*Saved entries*
======
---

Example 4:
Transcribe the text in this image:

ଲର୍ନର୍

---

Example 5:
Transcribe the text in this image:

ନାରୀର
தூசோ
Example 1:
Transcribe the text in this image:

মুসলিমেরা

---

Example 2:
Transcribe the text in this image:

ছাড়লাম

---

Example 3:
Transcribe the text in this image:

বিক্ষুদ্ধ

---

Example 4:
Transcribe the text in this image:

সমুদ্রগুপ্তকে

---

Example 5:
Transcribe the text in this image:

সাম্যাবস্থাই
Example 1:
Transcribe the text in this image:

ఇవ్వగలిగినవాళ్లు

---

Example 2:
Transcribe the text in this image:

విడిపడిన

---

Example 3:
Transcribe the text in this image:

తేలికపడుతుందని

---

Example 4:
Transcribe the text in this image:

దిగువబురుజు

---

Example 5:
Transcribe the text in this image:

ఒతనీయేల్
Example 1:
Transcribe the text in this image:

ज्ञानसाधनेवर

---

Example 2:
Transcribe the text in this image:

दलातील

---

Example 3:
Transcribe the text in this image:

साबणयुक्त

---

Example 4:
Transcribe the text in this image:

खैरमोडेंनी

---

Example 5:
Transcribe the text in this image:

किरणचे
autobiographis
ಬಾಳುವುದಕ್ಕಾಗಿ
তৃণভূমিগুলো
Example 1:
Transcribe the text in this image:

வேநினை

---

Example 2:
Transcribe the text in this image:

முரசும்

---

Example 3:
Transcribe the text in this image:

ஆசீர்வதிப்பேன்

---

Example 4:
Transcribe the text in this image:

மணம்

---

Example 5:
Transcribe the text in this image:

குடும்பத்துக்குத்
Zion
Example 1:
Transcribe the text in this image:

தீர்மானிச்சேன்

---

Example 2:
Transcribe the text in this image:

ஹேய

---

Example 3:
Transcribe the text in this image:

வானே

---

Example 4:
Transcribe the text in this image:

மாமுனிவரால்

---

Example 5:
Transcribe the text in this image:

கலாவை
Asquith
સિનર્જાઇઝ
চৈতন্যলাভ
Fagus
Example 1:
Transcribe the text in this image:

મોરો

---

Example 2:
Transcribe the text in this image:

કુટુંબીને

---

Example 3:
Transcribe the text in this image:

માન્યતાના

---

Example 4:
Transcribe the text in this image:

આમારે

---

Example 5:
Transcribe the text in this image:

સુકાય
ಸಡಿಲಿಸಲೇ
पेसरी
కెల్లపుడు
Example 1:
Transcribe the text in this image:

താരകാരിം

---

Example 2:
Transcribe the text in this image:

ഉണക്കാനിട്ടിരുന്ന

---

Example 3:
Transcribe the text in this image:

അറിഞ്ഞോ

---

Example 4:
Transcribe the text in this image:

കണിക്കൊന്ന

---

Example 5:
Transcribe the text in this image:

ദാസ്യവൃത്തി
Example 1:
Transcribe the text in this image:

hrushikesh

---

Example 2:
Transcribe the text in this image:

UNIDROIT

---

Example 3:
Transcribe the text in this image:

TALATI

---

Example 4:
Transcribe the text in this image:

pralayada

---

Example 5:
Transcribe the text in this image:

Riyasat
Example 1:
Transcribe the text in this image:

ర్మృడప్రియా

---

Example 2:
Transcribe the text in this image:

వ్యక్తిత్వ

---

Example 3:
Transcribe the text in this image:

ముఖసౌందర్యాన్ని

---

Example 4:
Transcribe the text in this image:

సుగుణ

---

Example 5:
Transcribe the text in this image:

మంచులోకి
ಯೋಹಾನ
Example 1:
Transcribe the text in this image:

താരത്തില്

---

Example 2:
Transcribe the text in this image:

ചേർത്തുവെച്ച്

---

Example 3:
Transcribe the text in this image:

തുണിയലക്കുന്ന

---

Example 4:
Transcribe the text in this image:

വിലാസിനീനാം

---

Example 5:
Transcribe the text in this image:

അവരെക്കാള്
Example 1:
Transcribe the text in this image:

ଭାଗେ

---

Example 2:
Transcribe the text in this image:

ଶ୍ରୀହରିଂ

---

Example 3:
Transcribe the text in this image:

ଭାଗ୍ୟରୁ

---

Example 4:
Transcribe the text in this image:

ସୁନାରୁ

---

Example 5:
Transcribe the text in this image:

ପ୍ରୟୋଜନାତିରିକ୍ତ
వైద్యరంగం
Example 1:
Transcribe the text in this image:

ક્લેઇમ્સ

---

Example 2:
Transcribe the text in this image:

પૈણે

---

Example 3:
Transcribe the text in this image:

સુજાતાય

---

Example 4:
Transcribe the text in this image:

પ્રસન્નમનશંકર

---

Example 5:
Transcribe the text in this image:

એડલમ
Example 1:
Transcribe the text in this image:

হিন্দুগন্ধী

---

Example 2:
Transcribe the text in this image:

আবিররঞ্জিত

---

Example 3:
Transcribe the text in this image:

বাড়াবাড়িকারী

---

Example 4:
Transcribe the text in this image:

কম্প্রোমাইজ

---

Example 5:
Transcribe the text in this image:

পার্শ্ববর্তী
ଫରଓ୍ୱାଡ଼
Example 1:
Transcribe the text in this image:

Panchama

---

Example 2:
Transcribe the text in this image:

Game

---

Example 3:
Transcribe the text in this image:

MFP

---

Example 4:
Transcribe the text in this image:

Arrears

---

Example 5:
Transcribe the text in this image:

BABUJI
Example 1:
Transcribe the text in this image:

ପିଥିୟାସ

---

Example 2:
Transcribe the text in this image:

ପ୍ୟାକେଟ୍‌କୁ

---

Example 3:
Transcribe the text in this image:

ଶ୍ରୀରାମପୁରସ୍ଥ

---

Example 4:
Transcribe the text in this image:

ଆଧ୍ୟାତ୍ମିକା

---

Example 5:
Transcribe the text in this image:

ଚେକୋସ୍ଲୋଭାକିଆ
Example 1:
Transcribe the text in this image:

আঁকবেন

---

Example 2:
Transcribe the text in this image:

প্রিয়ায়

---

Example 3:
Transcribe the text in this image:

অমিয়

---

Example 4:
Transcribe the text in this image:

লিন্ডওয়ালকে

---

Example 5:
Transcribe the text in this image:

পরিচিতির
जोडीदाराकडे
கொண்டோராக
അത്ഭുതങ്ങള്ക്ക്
======
*Exercise brief*
All records above must be printed again, exactly.

*Response to the task*
---

Example 4:
Transcribe the text in this image:

ଲର୍ନର୍

---

Example 5:
Transcribe the text in this image:

ନାରୀର
தூசோ
Example 1:
Transcribe the text in this image:

মুসলিমেরা

---

Example 2:
Transcribe the text in this image:

ছাড়লাম

---

Example 3:
Transcribe the text in this image:

বিক্ষুদ্ধ

---

Example 4:
Transcribe the text in this image:

সমুদ্রগুপ্তকে

---

Example 5:
Transcribe the text in this image:

সাম্যাবস্থাই
Example 1:
Transcribe the text in this image:

ఇవ్వగలిగినవాళ్లు

---

Example 2:
Transcribe the text in this image:

విడిపడిన

---

Example 3:
Transcribe the text in this image:

తేలికపడుతుందని

---

Example 4:
Transcribe the text in this image:

దిగువబురుజు

---

Example 5:
Transcribe the text in this image:

ఒతనీయేల్
Example 1:
Transcribe the text in this image:

ज्ञानसाधनेवर

---

Example 2:
Transcribe the text in this image:

दलातील

---

Example 3:
Transcribe the text in this image:

साबणयुक्त

---

Example 4:
Transcribe the text in this image:

खैरमोडेंनी

---

Example 5:
Transcribe the text in this image:

किरणचे
autobiographis
ಬಾಳುವುದಕ್ಕಾಗಿ
তৃণভূমিগুলো
Example 1:
Transcribe the text in this image:

வேநினை

---

Example 2:
Transcribe the text in this image:

முரசும்

---

Example 3:
Transcribe the text in this image:

ஆசீர்வதிப்பேன்

---

Example 4:
Transcribe the text in this image:

மணம்

---

Example 5:
Transcribe the text in this image:

குடும்பத்துக்குத்
Zion
Example 1:
Transcribe the text in this image:

தீர்மானிச்சேன்

---

Example 2:
Transcribe the text in this image:

ஹேய

---

Example 3:
Transcribe the text in this image:

வானே

---

Example 4:
Transcribe the text in this image:

மாமுனிவரால்

---

Example 5:
Transcribe the text in this image:

கலாவை
Asquith
સિનર્જાઇઝ
চৈতন্যলাভ
Fagus
Example 1:
Transcribe the text in this image:

મોરો

---

Example 2:
Transcribe the text in this image:

કુટુંબીને

---

Example 3:
Transcribe the text in this image:

માન્યતાના

---

Example 4:
Transcribe the text in this image:

આમારે

---

Example 5:
Transcribe the text in this image:

સુકાય
ಸಡಿಲಿಸಲೇ
पेसरी
కెల్లపుడు
Example 1:
Transcribe the text in this image:

താരകാരിം

---

Example 2:
Transcribe the text in this image:

ഉണക്കാനിട്ടിരുന്ന

---

Example 3:
Transcribe the text in this image:

അറിഞ്ഞോ

---

Example 4:
Transcribe the text in this image:

കണിക്കൊന്ന

---

Example 5:
Transcribe the text in this image:

ദാസ്യവൃത്തി
Example 1:
Transcribe the text in this image:

hrushikesh

---

Example 2:
Transcribe the text in this image:

UNIDROIT

---

Example 3:
Transcribe the text in this image:

TALATI

---

Example 4:
Transcribe the text in this image:

pralayada

---

Example 5:
Transcribe the text in this image:

Riyasat
Example 1:
Transcribe the text in this image:

ర్మృడప్రియా

---

Example 2:
Transcribe the text in this image:

వ్యక్తిత్వ

---

Example 3:
Transcribe the text in this image:

ముఖసౌందర్యాన్ని

---

Example 4:
Transcribe the text in this image:

సుగుణ

---

Example 5:
Transcribe the text in this image:

మంచులోకి
ಯೋಹಾನ
Example 1:
Transcribe the text in this image:

താരത്തില്

---

Example 2:
Transcribe the text in this image:

ചേർത്തുവെച്ച്

---

Example 3:
Transcribe the text in this image:

തുണിയലക്കുന്ന

---

Example 4:
Transcribe the text in this image:

വിലാസിനീനാം

---

Example 5:
Transcribe the text in this image:

അവരെക്കാള്
Example 1:
Transcribe the text in this image:

ଭାଗେ

---

Example 2:
Transcribe the text in this image:

ଶ୍ରୀହରିଂ

---

Example 3:
Transcribe the text in this image:

ଭାଗ୍ୟରୁ

---

Example 4:
Transcribe the text in this image:

ସୁନାରୁ

---

Example 5:
Transcribe the text in this image:

ପ୍ରୟୋଜନାତିରିକ୍ତ
వైద్యరంగం
Example 1:
Transcribe the text in this image:

ક્લેઇમ્સ

---

Example 2:
Transcribe the text in this image:

પૈણે

---

Example 3:
Transcribe the text in this image:

સુજાતાય

---

Example 4:
Transcribe the text in this image:

પ્રસન્નમનશંકર

---

Example 5:
Transcribe the text in this image:

એડલમ
Example 1:
Transcribe the text in this image:

হিন্দুগন্ধী

---

Example 2:
Transcribe the text in this image:

আবিররঞ্জিত

---

Example 3:
Transcribe the text in this image:

বাড়াবাড়িকারী

---

Example 4:
Transcribe the text in this image:

কম্প্রোমাইজ

---

Example 5:
Transcribe the text in this image:

পার্শ্ববর্তী
ଫରଓ୍ୱାଡ଼
Example 1:
Transcribe the text in this image:

Panchama

---

Example 2:
Transcribe the text in this image:

Game

---

Example 3:
Transcribe the text in this image:

MFP

---

Example 4:
Transcribe the text in this image:

Arrears

---

Example 5:
Transcribe the text in this image:

BABUJI
Example 1:
Transcribe the text in this image:

ପିଥିୟାସ

---

Example 2:
Transcribe the text in this image:

ପ୍ୟାକେଟ୍‌କୁ

---

Example 3:
Transcribe the text in this image:

ଶ୍ରୀରାମପୁରସ୍ଥ

---

Example 4:
Transcribe the text in this image:

ଆଧ୍ୟାତ୍ମିକା

---

Example 5:
Transcribe the text in this image:

ଚେକୋସ୍ଲୋଭାକିଆ
Example 1:
Transcribe the text in this image:

আঁকবেন

---

Example 2:
Transcribe the text in this image:

প্রিয়ায়

---

Example 3:
Transcribe the text in this image:

অমিয়

---

Example 4:
Transcribe the text in this image:

লিন্ডওয়ালকে

---

Example 5:
Transcribe the text in this image:

পরিচিতির
जोडीदाराकडे
கொண்டோராக
അത്ഭുതങ്ങള്ക്ക്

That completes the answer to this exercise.